Competing interests of heirs and surviving owners
These interests are many and may include the following:
|What Heirs of Deceased Owner Want||What Surviving Owners Want|
|Top dollar for their interests||Minimum cost for the interest|
|Prompt settlement of the estate||Prompt transfer of the business interest|
|Set value of business for estate tax purposes||Full control of the business - no interference from decedent’s family|
|Relief for family from worries regarding the business and its creditors||Continuing relationship with creditors|
|Retention of customers and employees|
Potential problems without a written agreement
Frequent results include:
- Heated conflicts among the remaining owners and the decedent’s family.

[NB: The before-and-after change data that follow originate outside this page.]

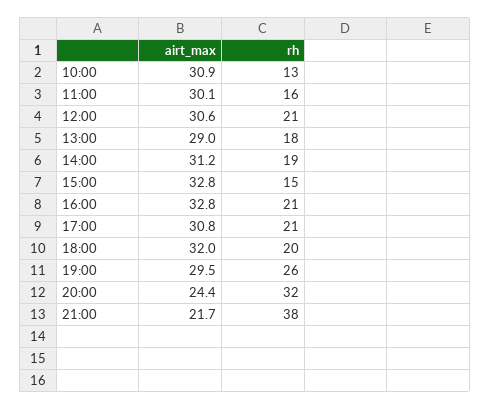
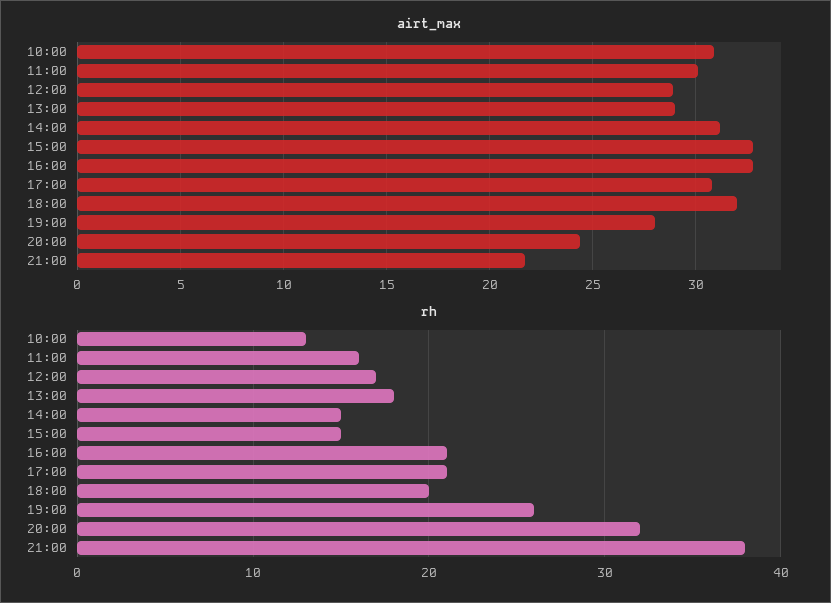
  {
    "airt_max": {
      "10:00": 30.9,
      "11:00": 30.1,
-     "12:00": 30.6,
+     "12:00": 29,
      "13:00": 29,
      "14:00": 31.2,
      "15:00": 32.8,
      "16:00": 32.8,
      "17:00": 30.8,
      "18:00": 32,
-     "19:00": 29.5,
+     "19:00": 28,
      "20:00": 24.4,
      "21:00": 21.7
    },
    "rh": {
      "10:00": 13,
      "11:00": 16,
-     "12:00": 21,
+     "12:00": 17,
      "13:00": 18,
-     "14:00": 19,
+     "14:00": 15,
      "15:00": 15,
      "16:00": 21,
      "17:00": 21,
      "18:00": 20,
      "19:00": 26,
      "20:00": 32,
      "21:00": 38
    }
  }

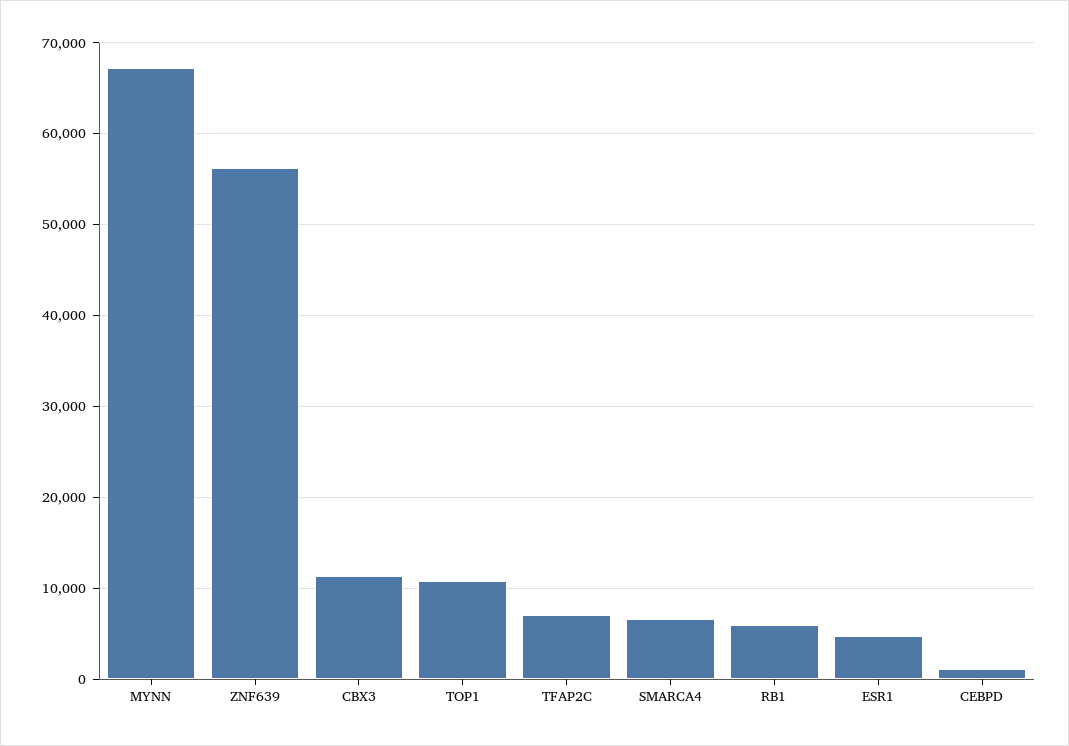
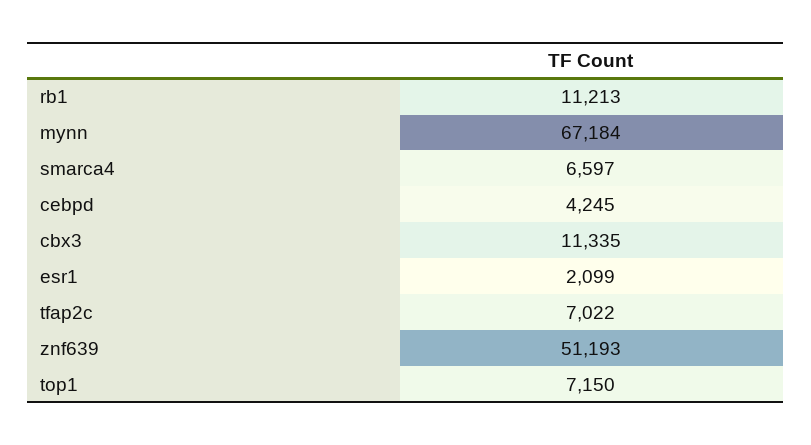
  {
    "MYNN": 67184,
-   "ZNF639": 56000,
+   "ZNF639": 51193,
    "CBX3": 11335,
-   "TOP1": 11000,
+   "TOP1": 7150,
    "TFAP2C": 7022,
    "SMARCA4": 6597,
-   "RB1": 6000,
+   "RB1": 11213,
-   "ESR1": 5000,
+   "ESR1": 2099,
-   "CEBPD": 1000
+   "CEBPD": 4245
  }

- Unhappiness on all sides, and sometimes litigation.
- Delays in settling the estate and continuing business growth.
- Loss of customers and loss of business value.
- Possible liquidation of the business which may bring less than full value.

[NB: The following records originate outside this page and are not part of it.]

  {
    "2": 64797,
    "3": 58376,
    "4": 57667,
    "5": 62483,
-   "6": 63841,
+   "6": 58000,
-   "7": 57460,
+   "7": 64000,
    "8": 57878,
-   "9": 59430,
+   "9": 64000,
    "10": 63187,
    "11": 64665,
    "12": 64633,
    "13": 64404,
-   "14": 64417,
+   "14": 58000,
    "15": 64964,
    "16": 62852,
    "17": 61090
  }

The solution: A written agreement (and cash)
Taking the time now to see that the business will pass in an orderly manner at time of death will benefit all parties and their heirs. A written agreement can provide:
- An orderly transfer of the operation, management and ownership of the business.
- A mutually agreeable sales price and preservation of business value.
- Mutually agreeable terms of sale.
- A value that is binding on the IRS for federal estate tax purposes.
- Stability for customers, employees, creditors and investors.
An agreement which is favorable to all parties can be more easily drafted prior to a crisis.